During a recent parliamentary question session in the Assembly of the Republic, the Government provided a detailed update on the restructuring of Linhas Aéreas de Moçambique (LAM), following inquiries from Renamo regarding fares, shareholder changes, aircraft acquisition and the use of foreign languages on domestic flights. Additional questions were raised on the limited market openness within Mozambique’s civil aviation sector.
The Minister of Transport and Logistics, João Jorge Matlombe, explained that LAM’s airfares continue to reflect a high cost structure influenced by excess staffing levels, elevated leasing expenses and reliance on imported Jet A-1 fuel. The Government is implementing cost-reduction measures, route optimisation and fleet renewal to progressively improve fare affordability while maintaining the airline’s sustainability.
As part of the sector reforms, the Government approved the sale of 91 percent of the State’s shares in LAM earlier in the year, generating USD 130 million for recapitalisation, operational restructuring and new aircraft procurement. The new shareholder group, consisting of HCB, CFM, EMOSE and other public funds, is intended to reinforce the airline’s strategic national role while keeping it under public control.
The restructuring process anticipates improvements in LAM’s financial stability, operational performance and overall service reliability. Key expectations include the acquisition of company-owned aircraft, redesigned routes, improved punctuality, stronger customer retention and the rollout of a new Business Plan for 2025–2030 with defined performance targets.
On fleet modernisation, the Prime Minister, Maria Benvinda Levi, confirmed that two Embraer 190 aircraft are expected to join the fleet within the year, supporting the gradual transition away from reliance on leased aircraft.
The issue of foreign-language use on domestic flights was attributed to the presence of foreign crews under wet-lease arrangements, which follow international practices. The Government plans to reverse this progressively as dry-lease aircraft enter service and national crews take over, with measures already in place to ensure Portuguese-language support on every flight.

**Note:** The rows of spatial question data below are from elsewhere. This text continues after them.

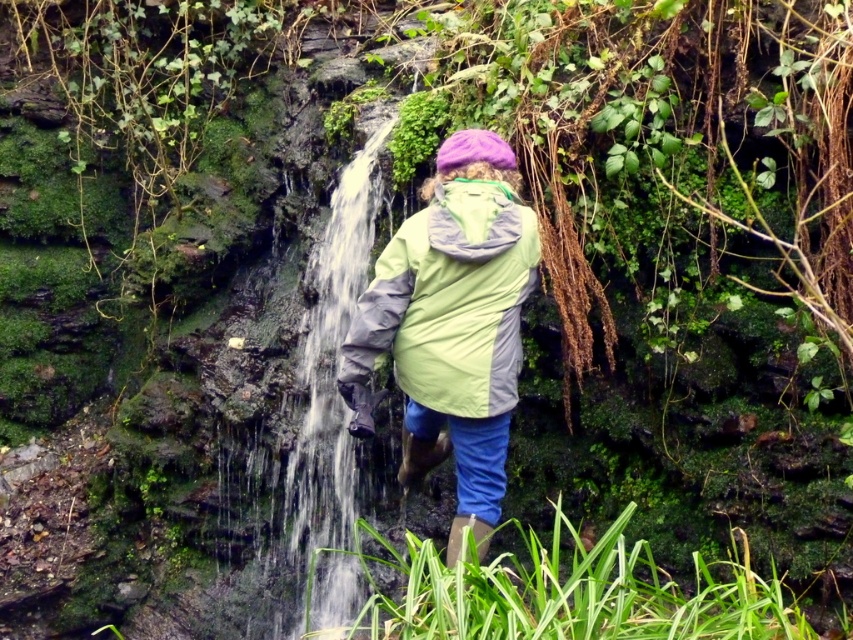
Question: Which object is farther from the camera taking this photo?

Choices:
 (A) clear water at center
 (B) green fabric jacket at center
 (C) green leafy grass at lower center

Answer: (A)

Question: Does green leafy grass at lower center have a smaller size compared to green fabric jacket at center?

Choices:
 (A) no
 (B) yes

Answer: (A)

Question: Can you confirm if green fabric jacket at center is thinner than clear water at center?

Choices:
 (A) yes
 (B) no

Answer: (A)

Question: Which point is farther to the camera?

Choices:
 (A) (248, 461)
 (B) (401, 301)

Answer: (A)

Question: Considering the relative positions of green fabric jacket at center and clear water at center in the image provided, where is green fabric jacket at center located with respect to clear water at center?

Choices:
 (A) right
 (B) left

Answer: (A)

Question: Which object is farther from the camera taking this photo?

Choices:
 (A) clear water at center
 (B) green fabric jacket at center
 (C) green leafy grass at lower center

Answer: (A)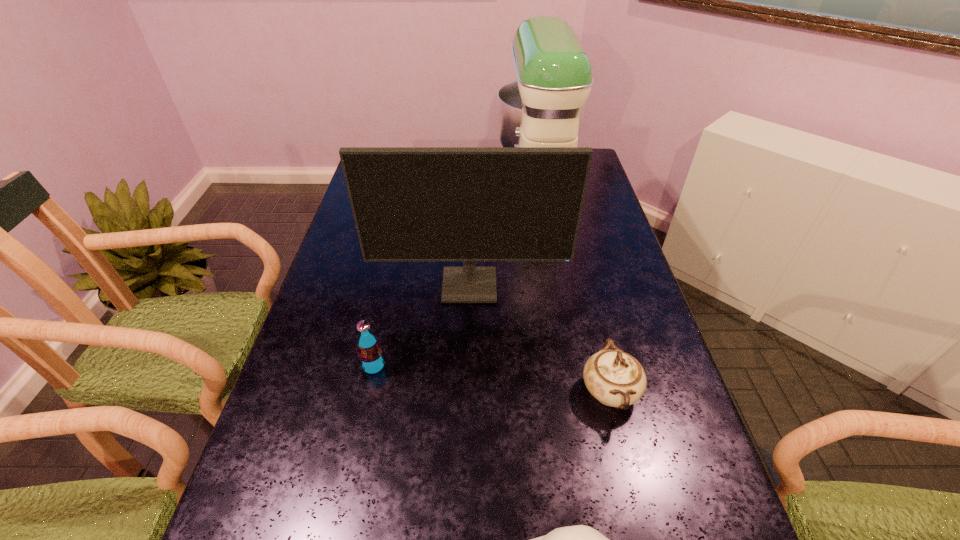
You are a GUI agent. You are given a task and a screenshot of the screen. Output one action in this format:
    pyautogui.click(x=<x>, y=<y>)
    Task: Click on the free space between the chinaware and the second tallest object
    The image size is (960, 540).
    Given the screenshot: What is the action you would take?
    pyautogui.click(x=540, y=339)

Locate an element on the screen. free space between the chinaware and the soda is located at coordinates (492, 379).

Where is `free space that is in between the second tallest object and the chinaware`? The width and height of the screenshot is (960, 540). free space that is in between the second tallest object and the chinaware is located at coordinates coord(540,339).

Select which object is the second closest to the farthest object. Please provide its 2D coordinates. Your answer should be formatted as a tuple, i.e. [(x, y)], where the tuple contains the x and y coordinates of a point satisfying the conditions above.

[(615, 378)]

The image size is (960, 540). I want to click on object that is the closest to the chinaware, so click(469, 204).

Where is `free spot that satisfies the following two spatial constraints: 1. on the back side of the chinaware; 2. on the controls of the mixer`? This screenshot has height=540, width=960. free spot that satisfies the following two spatial constraints: 1. on the back side of the chinaware; 2. on the controls of the mixer is located at coordinates (558, 183).

Where is `free spot that satisfies the following two spatial constraints: 1. on the controls of the farthest object; 2. on the front-facing side of the second farthest object`? free spot that satisfies the following two spatial constraints: 1. on the controls of the farthest object; 2. on the front-facing side of the second farthest object is located at coordinates coord(556,287).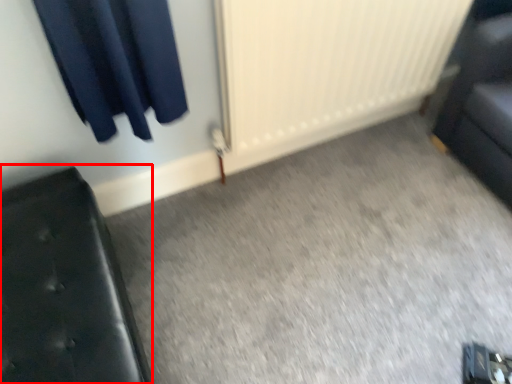
Question: In this image, where is furniture (annotated by the red box) located relative to radiator?

Choices:
 (A) left
 (B) right

Answer: (A)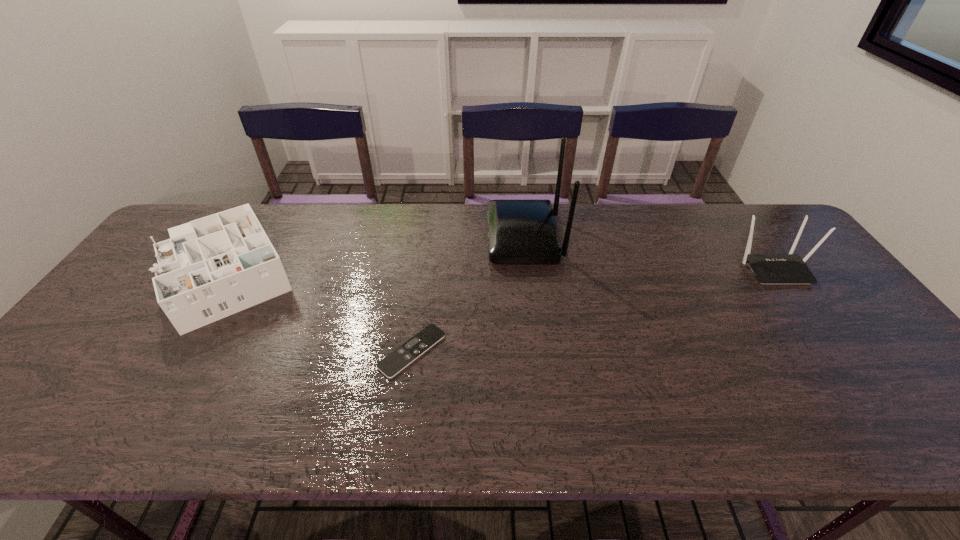
Image resolution: width=960 pixels, height=540 pixels. Identify the location of vacant space at the near edge. (832, 410).

At what (x,y) coordinates should I click in order to perform the action: click on blank space at the left edge of the desktop. Please return your answer as a coordinate pair (x, y). The image size is (960, 540). Looking at the image, I should click on (145, 282).

I want to click on vacant space at the right edge of the desktop, so click(x=831, y=306).

At what (x,y) coordinates should I click in order to perform the action: click on blank space at the near left corner. Please return your answer as a coordinate pair (x, y). This screenshot has height=540, width=960. Looking at the image, I should click on (12, 442).

This screenshot has width=960, height=540. What are the coordinates of `empty location between the right router and the dollhouse` in the screenshot? It's located at (497, 269).

This screenshot has height=540, width=960. In order to click on free spot between the right router and the taller router in this screenshot , I will do `click(649, 253)`.

Locate an element on the screen. empty location between the third object from left to right and the right router is located at coordinates (649, 253).

You are a GUI agent. You are given a task and a screenshot of the screen. Output one action in this format:
    pyautogui.click(x=<x>, y=<y>)
    Task: Click on the free space between the third object from left to right and the shorter router
    
    Given the screenshot: What is the action you would take?
    pyautogui.click(x=649, y=253)

You are a GUI agent. You are given a task and a screenshot of the screen. Output one action in this format:
    pyautogui.click(x=<x>, y=<y>)
    Task: Click on the blank region between the third object from left to right and the shorter router
    The width and height of the screenshot is (960, 540).
    Given the screenshot: What is the action you would take?
    pyautogui.click(x=649, y=253)

I want to click on vacant area that lies between the right router and the remote control, so click(592, 309).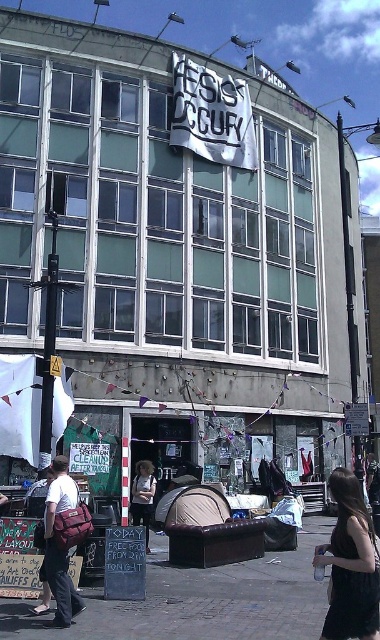
Question: Can you confirm if black dress at lower right is positioned above white cotton shirt at center?

Choices:
 (A) no
 (B) yes

Answer: (A)

Question: Which object is closer to the camera taking this photo?

Choices:
 (A) white cotton shirt at center
 (B) black dress at lower right

Answer: (B)

Question: Is the position of brick pavement at center less distant than that of black dress at lower right?

Choices:
 (A) no
 (B) yes

Answer: (A)

Question: Observing the image, what is the correct spatial positioning of brick pavement at center in reference to white cotton shirt at center?

Choices:
 (A) below
 (B) above

Answer: (A)

Question: Which of these objects is positioned farthest from the black dress at lower right?

Choices:
 (A) white cotton shirt at center
 (B) brick pavement at center

Answer: (A)

Question: Among these objects, which one is nearest to the camera?

Choices:
 (A) white cotton shirt at center
 (B) black dress at lower right
 (C) brick pavement at center

Answer: (B)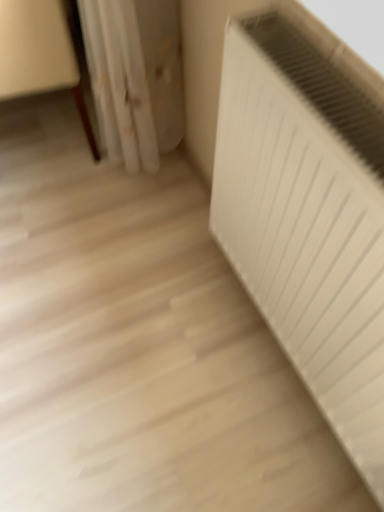
I want to click on vacant area situated below white matte radiator at right (from a real-world perspective), so click(x=275, y=354).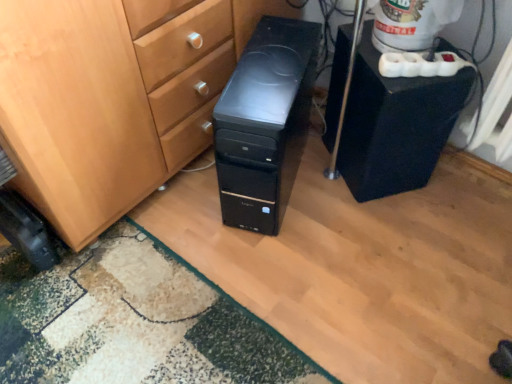
The height and width of the screenshot is (384, 512). Identify the location of vacant space positioned to the left of black plastic computer tower at center. (176, 209).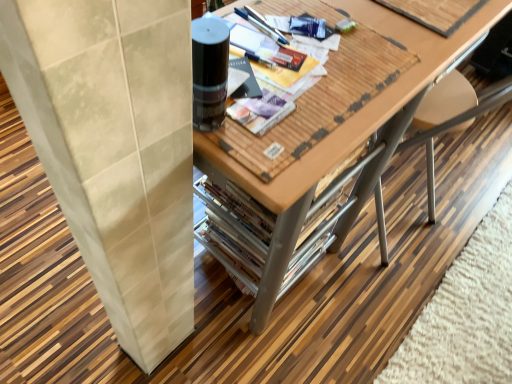
This screenshot has height=384, width=512. Describe the element at coordinates (265, 48) in the screenshot. I see `matte black magazine at center, arranged as the second magazine when viewed from the top` at that location.

I want to click on wooden table at center, so click(348, 131).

The restructuring effort includes a strong focus on human-resource optimisation. An internal assessment identified workforce excesses, leading to a phased reduction of 80 positions, with further adjustments planned through the closure of underutilised offices, outsourcing of specific functions and implementation of an integrated ERP accounting system. Compensation packages are being administered in accordance with labour legislation to ensure fairness and transparency.
The Government also acknowledged broader structural barriers that limit competition on domestic routes, including high fixed costs, uneven infrastructure and currency-related challenges. In response, it is advancing a phased liberalisation of airspace while retaining LAM as an anchor operator. This liberalisation is supported by two strategic instruments nearing completion: the Air Transport Service Regulation, which will require operators to serve low-demand social routes, and the Civil Aviation Master Plan, which will set out long-term development priorities for the sector.
The overall restructuring of LAM is framed as an essential step towards restoring the national carrier’s efficiency, strengthening public service obligations and repositioning the company as a source of national pride.